Looking ahead, we are likely to still be in the foothills of the labour market impacts of this crisis, with much of the effects so far being muted through the support measures introduced to protect jobs, and much of the growth in employment reflecting emergency public spending to deal with the pandemic. However this analysis points to four potential priorities for our labour market response in 2021.

  1. A far greater focus on how we support those who are likely to be most disadvantaged in the labour market and on narrowing inequalities between different groups – in particular for ethnic minority groups, disabled people, those with long term health conditions, older people and women.
  2. To take more account of the impacts of the crisis on those in the lowest paid, least secure and lowest skilled work, and those seeing their hours reduced. This should include introducing the previously announced Job Support Scheme, to better support those working reduced hours but not fully furloughed; and improving access to employment support for those in low paid work.
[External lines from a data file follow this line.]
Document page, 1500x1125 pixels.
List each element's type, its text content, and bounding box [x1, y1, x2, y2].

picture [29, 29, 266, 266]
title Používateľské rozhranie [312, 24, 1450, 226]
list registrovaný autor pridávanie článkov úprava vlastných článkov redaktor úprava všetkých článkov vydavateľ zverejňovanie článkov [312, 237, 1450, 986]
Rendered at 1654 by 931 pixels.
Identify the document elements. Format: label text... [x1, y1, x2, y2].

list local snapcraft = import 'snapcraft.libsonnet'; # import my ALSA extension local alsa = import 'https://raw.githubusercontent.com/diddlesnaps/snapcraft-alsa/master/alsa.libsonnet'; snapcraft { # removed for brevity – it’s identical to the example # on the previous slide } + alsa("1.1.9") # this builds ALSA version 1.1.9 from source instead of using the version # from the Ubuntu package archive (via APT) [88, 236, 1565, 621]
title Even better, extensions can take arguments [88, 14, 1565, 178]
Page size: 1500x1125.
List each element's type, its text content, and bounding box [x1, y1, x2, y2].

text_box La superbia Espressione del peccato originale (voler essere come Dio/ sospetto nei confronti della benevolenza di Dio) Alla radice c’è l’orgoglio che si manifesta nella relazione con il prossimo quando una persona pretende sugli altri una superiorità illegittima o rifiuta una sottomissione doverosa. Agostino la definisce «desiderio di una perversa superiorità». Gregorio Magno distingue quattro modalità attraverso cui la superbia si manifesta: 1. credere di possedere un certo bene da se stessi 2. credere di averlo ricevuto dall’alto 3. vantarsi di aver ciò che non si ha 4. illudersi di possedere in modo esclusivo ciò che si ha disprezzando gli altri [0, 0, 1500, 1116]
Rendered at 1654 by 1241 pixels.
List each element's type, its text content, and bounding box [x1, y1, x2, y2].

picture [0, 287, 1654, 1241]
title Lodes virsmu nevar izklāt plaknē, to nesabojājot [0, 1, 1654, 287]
  3. More support those affected by the crisis to move into sectors and occupations that are growing, with in particular a greater focus on retraining support (which has been notable by its relative absence so far) and a greater targeting of this on those most at risk in the crisis.
  4. Measures to support new hiring in the new year, as the Job Retention Scheme begins to wind down and pandemic-related public spending is scaled back. This should include measures to reduce hiring costs for employers, and potentially new hiring subsidies for taking on those who have previously been unemployed.